Pretty Boy Dthrip Hot! -
“I know.”
Pretty Boy shrugged. “I’m poison.”
The townsfolk didn’t say “curse.” They weren’t superstitious folk. But they started calling him Dthrip with a hard, final thump, and they kept their distance. Pretty Boy grew up in a bubble of quiet, attended by a mother who loved him but was terrified of his tears, and a father who drank himself stupid just to avoid looking at his son’s angelic face. pretty boy dthrip
The townsfolk never quite trusted Pretty Boy. But they stopped crossing the street. They’d nod, tip their caps, and say, “Evening, Dorian.” And the tree in the graveyard kept growing, its mirrors turning every tear—every single one—into something that was not a curse, but a quiet, listening place.
Pretty Boy came every night to sit at its roots.

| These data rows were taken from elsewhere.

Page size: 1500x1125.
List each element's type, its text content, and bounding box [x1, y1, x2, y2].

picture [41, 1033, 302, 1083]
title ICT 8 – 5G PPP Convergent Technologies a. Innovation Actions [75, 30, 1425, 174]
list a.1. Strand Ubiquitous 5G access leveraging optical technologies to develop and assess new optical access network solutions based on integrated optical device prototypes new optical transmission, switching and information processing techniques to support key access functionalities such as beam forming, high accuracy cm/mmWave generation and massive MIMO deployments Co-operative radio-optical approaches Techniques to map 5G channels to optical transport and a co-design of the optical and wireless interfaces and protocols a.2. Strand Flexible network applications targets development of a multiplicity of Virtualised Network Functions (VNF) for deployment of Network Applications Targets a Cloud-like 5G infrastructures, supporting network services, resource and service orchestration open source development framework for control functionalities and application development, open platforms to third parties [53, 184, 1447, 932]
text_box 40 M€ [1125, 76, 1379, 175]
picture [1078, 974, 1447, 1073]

The whispers were not words, not exactly. They were echoes of old sorrows: a widow’s sigh, a miner’s crushed hand, a child’s lost dog. The tree drank sadness. And Pretty Boy found that when he sat there, his own tears no longer felt heavy. They just fell, and the mirrors drank them, and nothing broke. “I know
“No,” the tinker said, squatting down to eye level. “You’re a conduit. Your sorrow has weight. Most people’s sadness just drifts away into nothing. Yours… yours has to go somewhere . So it goes into the world and tips things over.”
The strange part—the part that made folks cross to the other side of the street—was the luck. Or the un luck, depending on who you asked. Pretty Boy grew up in a bubble of
She sat down next to him. And for the first time in his life, Pretty Boy Dthrip put his arm around someone else’s shoulder while they both cried—him for all the years of being untouchable, her for the lost kitten.